Open mattpitkin opened 4 months ago
Can you give us an idea of how you imagine this functionality would work programmatically?
Maybe the Readme example is a good start
rb = ReducedBasis()
rb.fit(training_set = training_set,
parameters = parameters
physical_points = x_set)
I'd think something along the lines of:
rb = ReducedBasis(
checkpoint_time_interval=1000,
checkpoint_dir="/home/user/checkpoints",
)
rb.fit(
training_set=training_set,
parameters=parameters,
physical_points=x_set,
)
where if checkpoint_time_interval
is a float/int giving the time in seconds between automatic checkpoints and checkpoint_dir
is the directory to which the checkpoint file is output (or read in from if resuming). You could also have a checkpoint_iter_interval
that specifies the number of greedy loop iterations to use between checkpoints rather than a time interval.
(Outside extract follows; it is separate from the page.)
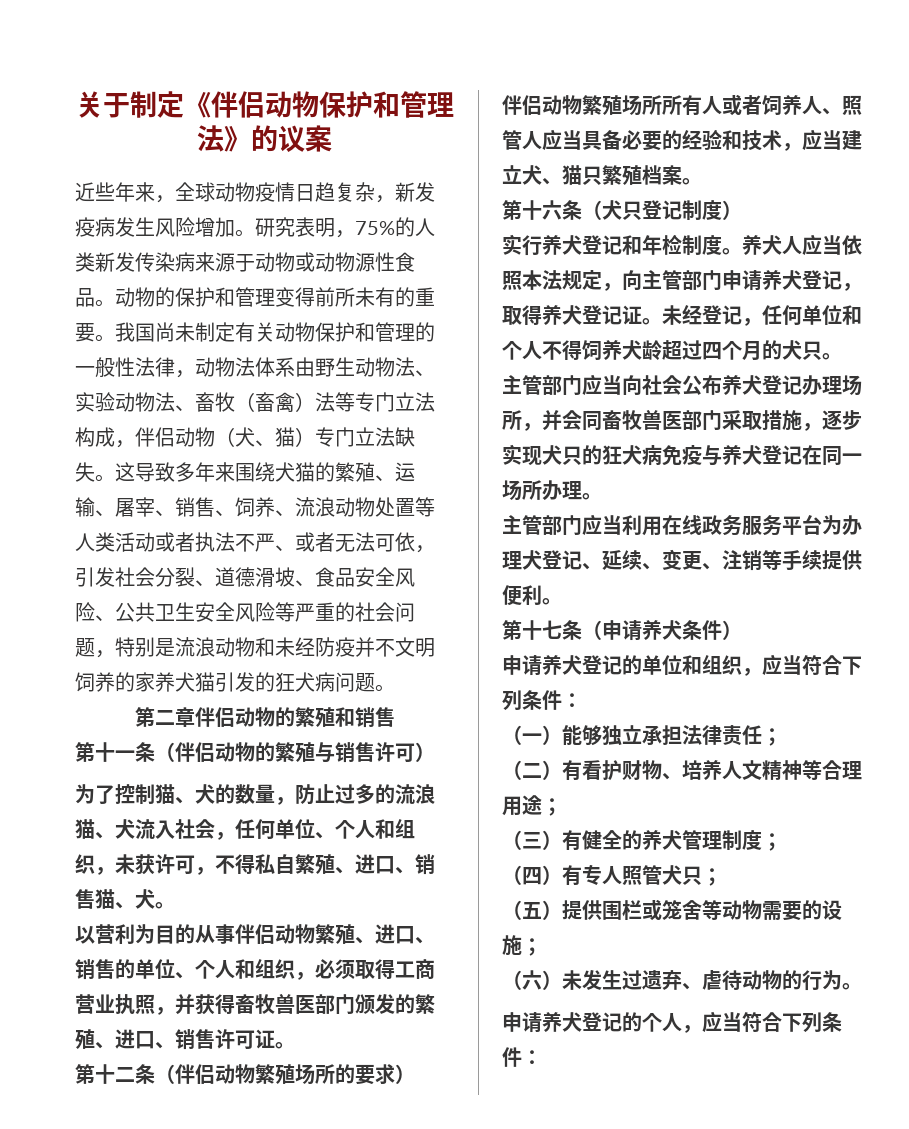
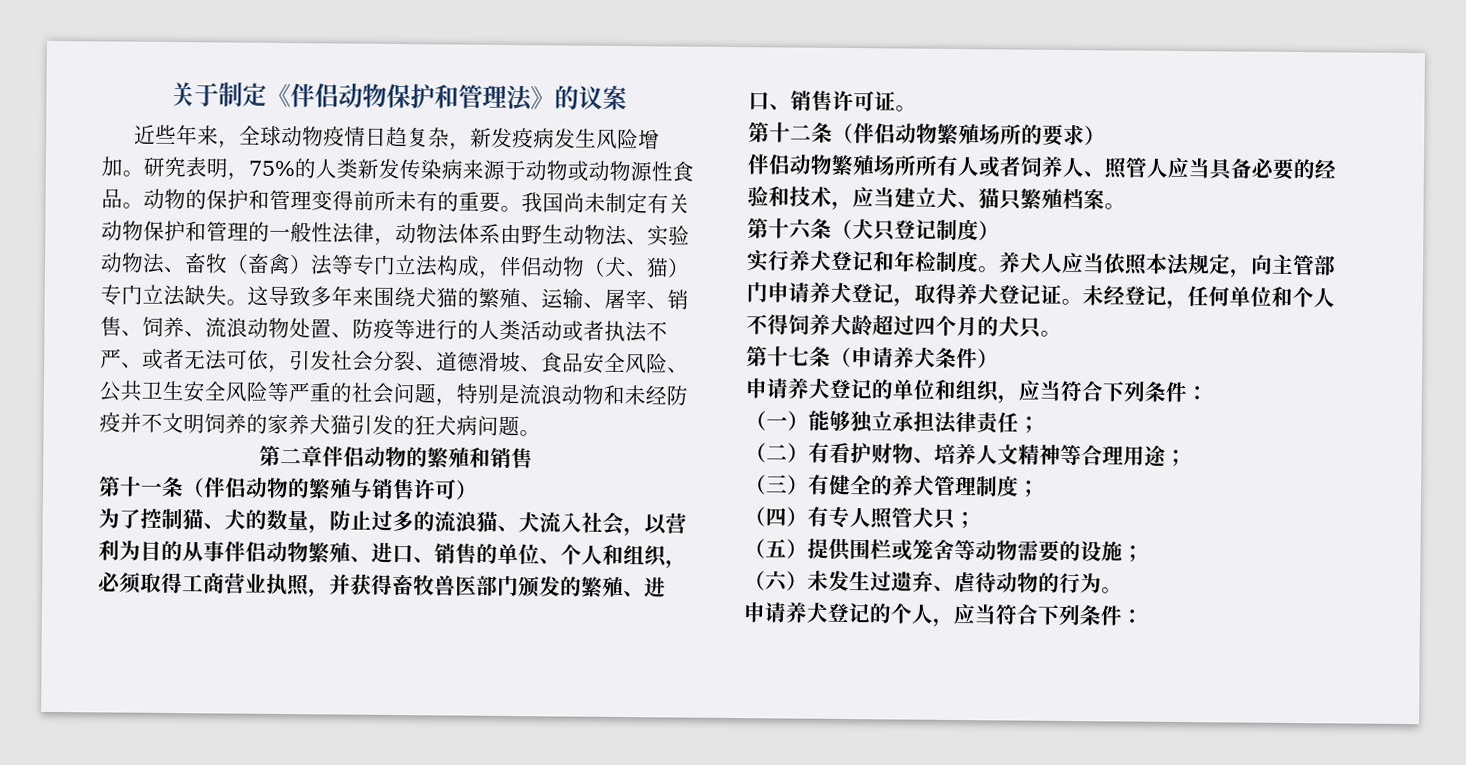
[415,497,435,517] 等 -> [331,318,479,340] 、防疫等进行的
[235,819,415,840] [75,854,435,875] [75,889,175,909] 任何单位、个人和组织，未获许可，不得私自繁殖、进口、销售猫、犬。 // -> (645, 532) none
[502,374,862,396] [502,409,862,431] [502,444,862,466] [502,480,602,501] [502,514,862,536] [502,549,862,571] [502,585,562,606] // 主管部门应当向社会公布养犬登记办理场所，并会同畜牧兽医部门采取措施，逐步实现犬只的狂犬病免疫与养犬登记在同一场所办理。 // 主管部门应当利用在线政务服务平台为办理犬登记、延续、变更、注销等手续提供便利。 -> (1062, 333) none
You could have something like:
from time import time
from pathlib import Path
class ReducedBasis:
...
def __init__(
self,
index_seed_global_rb=0,
lmax=0,
nmax=np.inf,
greedy_tol=1e-12,
normalize=False,
integration_rule="riemann",
checkpoint_time_interval=None,
checkpoint_iter_interval=None,
checkpoint_dir=None,
checkpoint_file_label="reduced_basis.pkl",
) -> None:
...
self.checkpoint = False # default to no checkpointing
self.checkpoint_iter_interval = checkpoint_iter_interval
self.checkpoint_time_interval = checkpoint_time_interval
if checkpoint_dir is not None:
# perform checkpointing if directory is specified
self.checkpoint = True
self.checkpoint_dir = Path(checkpoint_dir)
# make checkpoint dir if it doesn't exist
if not self.checkpoint_dir.is_dir():
self.checkpoint_dir.mkdir(parents=True)
# check for an existing checkpoint file
self.checkpoint_file = self.checkpoint_dir / checkpoint_file_label
...
def _fit(
...
):
...
t0 = None
itercount = 0
if self.checkpoint:
if self.checkpoint_time_interval is not None:
t0 = time()
# check for existing checkpoint file and load if present
if self.checkpoint and self.checkpoint_file.is_file():
# load file (probably a pickle file containing required information)
...
# greedy loop
while sigma > self.greedy_tol and self.nmax > nn + 1:
...
if self.checkpoint:
if t0 is not None:
t1 = time()
if t1 - t0 >= self.checkpoint_time_interval:
# write out checkpoint file
...
t0 = time() # reset timer
else:
itercount += 1
if itercount == self.checkpoint_iter_interval:
# write out checkpoint file
...
itercount = 0
It would be useful to have a way of saving the state/checkpointing during the reduced basis generation, and equivalently restarting the basis generation from the checkpointed state. This would be helpful for bases that take a long time to generate and if the generation process gets killed before completion. Being able to specify a path to the checkpoint file when setting up the
ReducedBasis
class would be useful.See also https://github.com/aaronuv/arby/issues/10.